■ Assignment
Reproduce the listing below line for line without changing any characters, and leave the pictures out.

■ Dataset extract
══════════
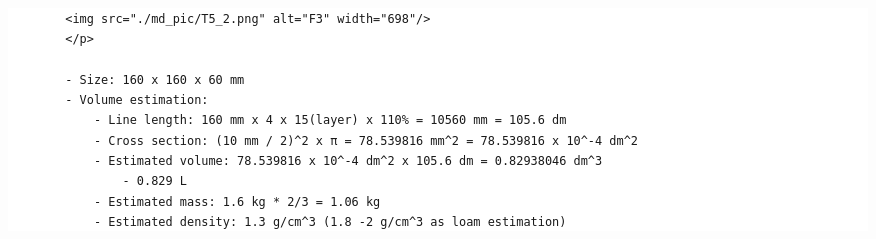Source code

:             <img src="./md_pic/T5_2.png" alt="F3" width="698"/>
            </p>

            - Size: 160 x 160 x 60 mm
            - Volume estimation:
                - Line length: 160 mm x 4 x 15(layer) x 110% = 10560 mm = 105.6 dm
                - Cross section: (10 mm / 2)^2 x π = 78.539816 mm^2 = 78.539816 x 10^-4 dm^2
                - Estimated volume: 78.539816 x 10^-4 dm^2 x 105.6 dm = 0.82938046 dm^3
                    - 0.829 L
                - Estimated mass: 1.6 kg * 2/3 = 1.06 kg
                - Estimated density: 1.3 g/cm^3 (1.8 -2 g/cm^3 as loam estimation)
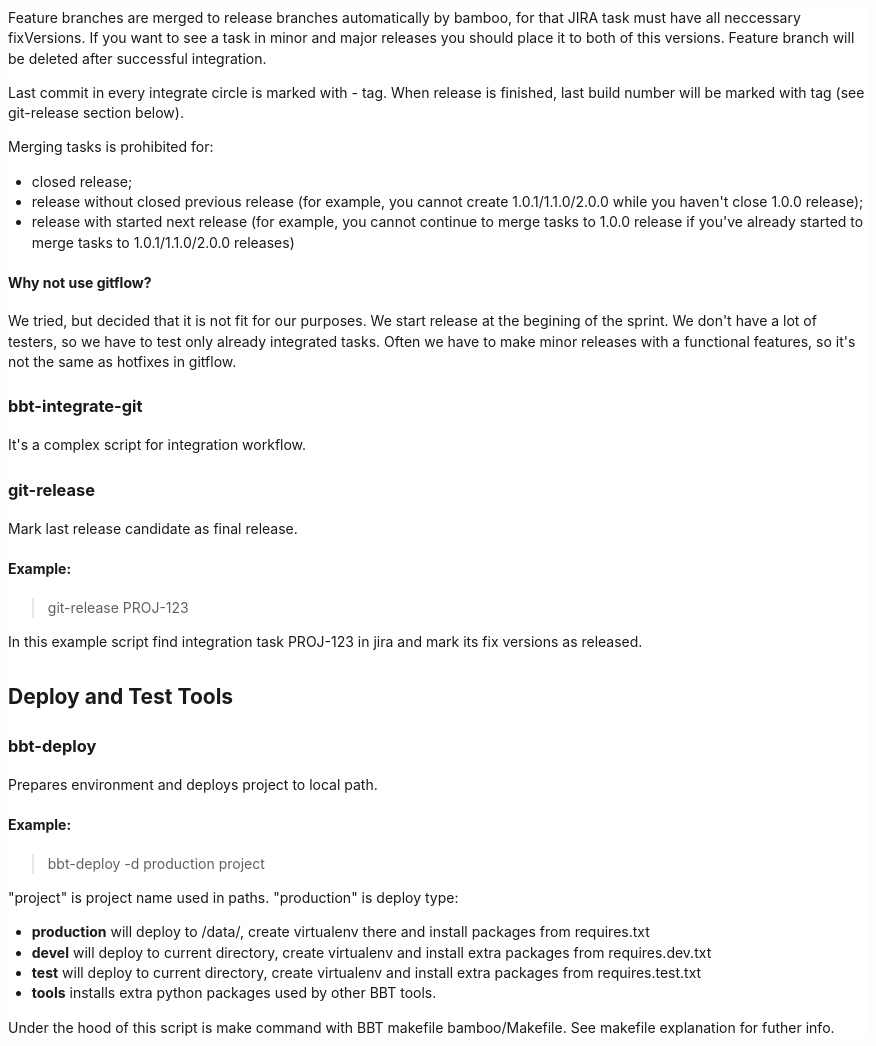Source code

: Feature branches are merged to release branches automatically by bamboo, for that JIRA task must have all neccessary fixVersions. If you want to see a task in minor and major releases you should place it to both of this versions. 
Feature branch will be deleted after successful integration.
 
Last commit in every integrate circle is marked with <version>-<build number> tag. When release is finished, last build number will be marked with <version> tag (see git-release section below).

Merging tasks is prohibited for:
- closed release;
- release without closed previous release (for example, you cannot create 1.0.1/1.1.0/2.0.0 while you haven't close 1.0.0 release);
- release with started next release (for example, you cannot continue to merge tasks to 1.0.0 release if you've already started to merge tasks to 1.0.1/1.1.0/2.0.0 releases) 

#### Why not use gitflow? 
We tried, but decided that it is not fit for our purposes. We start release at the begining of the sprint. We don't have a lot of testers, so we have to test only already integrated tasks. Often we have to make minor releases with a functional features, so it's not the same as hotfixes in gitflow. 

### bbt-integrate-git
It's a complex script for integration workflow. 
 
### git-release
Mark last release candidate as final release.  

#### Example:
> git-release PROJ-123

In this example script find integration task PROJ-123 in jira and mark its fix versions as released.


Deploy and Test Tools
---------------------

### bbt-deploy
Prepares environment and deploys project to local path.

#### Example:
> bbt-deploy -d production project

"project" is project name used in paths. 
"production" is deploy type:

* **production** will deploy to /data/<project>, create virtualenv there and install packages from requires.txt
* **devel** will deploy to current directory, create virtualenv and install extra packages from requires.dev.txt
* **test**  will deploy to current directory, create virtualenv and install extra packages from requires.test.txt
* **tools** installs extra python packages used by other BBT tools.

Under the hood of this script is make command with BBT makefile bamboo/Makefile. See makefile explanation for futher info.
══════════
■ Problem solution
Source code

:             <img src="./md_pic/T5_2.png" alt="F3" width="698"/>
            </p>

            - Size: 160 x 160 x 60 mm
            - Volume estimation:
                - Line length: 160 mm x 4 x 15(layer) x 110% = 10560 mm = 105.6 dm
                - Cross section: (10 mm / 2)^2 x π = 78.539816 mm^2 = 78.539816 x 10^-4 dm^2
                - Estimated volume: 78.539816 x 10^-4 dm^2 x 105.6 dm = 0.82938046 dm^3
                    - 0.829 L
                - Estimated mass: 1.6 kg * 2/3 = 1.06 kg
                - Estimated density: 1.3 g/cm^3 (1.8 -2 g/cm^3 as loam estimation)
Source code

: Feature branches are merged to release branches automatically by bamboo, for that JIRA task must have all neccessary fixVersions. If you want to see a task in minor and major releases you should place it to both of this versions. 
Feature branch will be deleted after successful integration.
 
Last commit in every integrate circle is marked with <version>-<build number> tag. When release is finished, last build number will be marked with <version> tag (see git-release section below).

Merging tasks is prohibited for:
- closed release;
- release without closed previous release (for example, you cannot create 1.0.1/1.1.0/2.0.0 while you haven't close 1.0.0 release);
- release with started next release (for example, you cannot continue to merge tasks to 1.0.0 release if you've already started to merge tasks to 1.0.1/1.1.0/2.0.0 releases) 

#### Why not use gitflow? 
We tried, but decided that it is not fit for our purposes. We start release at the begining of the sprint. We don't have a lot of testers, so we have to test only already integrated tasks. Often we have to make minor releases with a functional features, so it's not the same as hotfixes in gitflow. 

### bbt-integrate-git
It's a complex script for integration workflow. 
 
### git-release
Mark last release candidate as final release.  

#### Example:
> git-release PROJ-123

In this example script find integration task PROJ-123 in jira and mark its fix versions as released.


Deploy and Test Tools
---------------------

### bbt-deploy
Prepares environment and deploys project to local path.

#### Example:
> bbt-deploy -d production project

"project" is project name used in paths. 
"production" is deploy type:

* **production** will deploy to /data/<project>, create virtualenv there and install packages from requires.txt
* **devel** will deploy to current directory, create virtualenv and install extra packages from requires.dev.txt
* **test**  will deploy to current directory, create virtualenv and install extra packages from requires.test.txt
* **tools** installs extra python packages used by other BBT tools.

Under the hood of this script is make command with BBT makefile bamboo/Makefile. See makefile explanation for futher info.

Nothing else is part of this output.